* _OBJETIVO DO EXERCÍCIO_:
Disponha em uma tabela Markdown, com as colunas Nº e Linha, as linhas do material começando no início dele e terminando na linha que contém "5. Current Evidence", com as duas extremidades incluídas e as linhas em branco omitidas. Deixe as imagens fora da resposta.

* _TRECHOS DOS DADOS_:
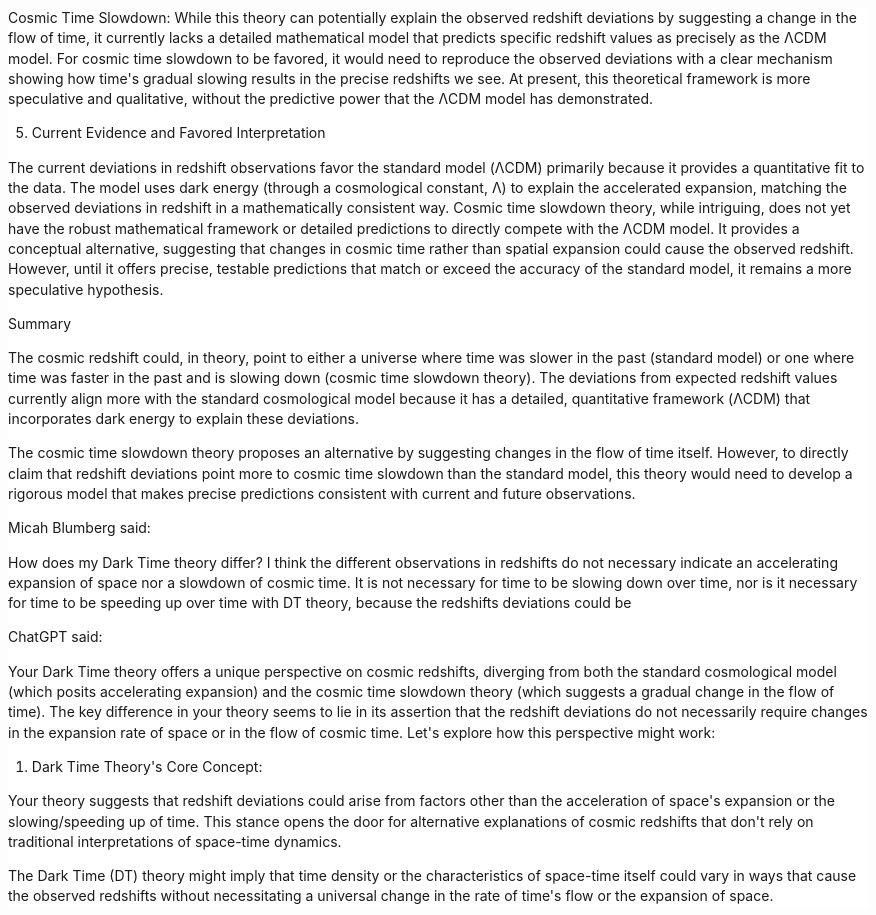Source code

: Cosmic Time Slowdown: While this theory can potentially explain the observed redshift deviations by suggesting a change in the flow of time, it currently lacks a detailed mathematical model that predicts specific redshift values as precisely as the ΛCDM model. For cosmic time slowdown to be favored, it would need to reproduce the observed deviations with a clear mechanism showing how time's gradual slowing results in the precise redshifts we see. At present, this theoretical framework is more speculative and qualitative, without the predictive power that the ΛCDM model has demonstrated.

5. Current Evidence and Favored Interpretation

The current deviations in redshift observations favor the standard model (ΛCDM) primarily because it provides a quantitative fit to the data. The model uses dark energy (through a cosmological constant, Λ) to explain the accelerated expansion, matching the observed deviations in redshift in a mathematically consistent way.
Cosmic time slowdown theory, while intriguing, does not yet have the robust mathematical framework or detailed predictions to directly compete with the ΛCDM model. It provides a conceptual alternative, suggesting that changes in cosmic time rather than spatial expansion could cause the observed redshift. However, until it offers precise, testable predictions that match or exceed the accuracy of the standard model, it remains a more speculative hypothesis.

Summary

The cosmic redshift could, in theory, point to either a universe where time was slower in the past (standard model) or one where time was faster in the past and is slowing down (cosmic time slowdown theory). The deviations from expected redshift values currently align more with the standard cosmological model because it has a detailed, quantitative framework (ΛCDM) that incorporates dark energy to explain these deviations.

The cosmic time slowdown theory proposes an alternative by suggesting changes in the flow of time itself. However, to directly claim that redshift deviations point more to cosmic time slowdown than the standard model, this theory would need to develop a rigorous model that makes precise predictions consistent with current and future observations.

Micah Blumberg said:

How does my Dark Time theory differ? I think the different observations in redshifts do not necessary indicate an accelerating expansion of space nor a slowdown of cosmic time. It is not necessary for time to be slowing down over time, nor is it necessary for time to be speeding up over time with DT theory, because the redshifts deviations could be 

ChatGPT said:

Your Dark Time theory offers a unique perspective on cosmic redshifts, diverging from both the standard cosmological model (which posits accelerating expansion) and the cosmic time slowdown theory (which suggests a gradual change in the flow of time). The key difference in your theory seems to lie in its assertion that the redshift deviations do not necessarily require changes in the expansion rate of space or in the flow of cosmic time. Let's explore how this perspective might work:

1. Dark Time Theory's Core Concept:

Your theory suggests that redshift deviations could arise from factors other than the acceleration of space's expansion or the slowing/speeding up of time. This stance opens the door for alternative explanations of cosmic redshifts that don't rely on traditional interpretations of space-time dynamics.

The Dark Time (DT) theory might imply that time density or the characteristics of space-time itself could vary in ways that cause the observed redshifts without necessitating a universal change in the rate of time's flow or the expansion of space.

* _RESULTADO DO EXERCÍCIO_:
| Nº | Linha |
|---|---|
| 1 | Source code |
| 2 | : Cosmic Time Slowdown: While this theory can potentially explain the observed redshift deviations by suggesting a change in the flow of time, it currently lacks a detailed mathematical model that predicts specific redshift values as precisely as the ΛCDM model. For cosmic time slowdown to be favored, it would need to reproduce the observed deviations with a clear mechanism showing how time's gradual slowing results in the precise redshifts we see. At present, this theoretical framework is more speculative and qualitative, without the predictive power that the ΛCDM model has demonstrated. |
| 3 | 5. Current Evidence and Favored Interpretation |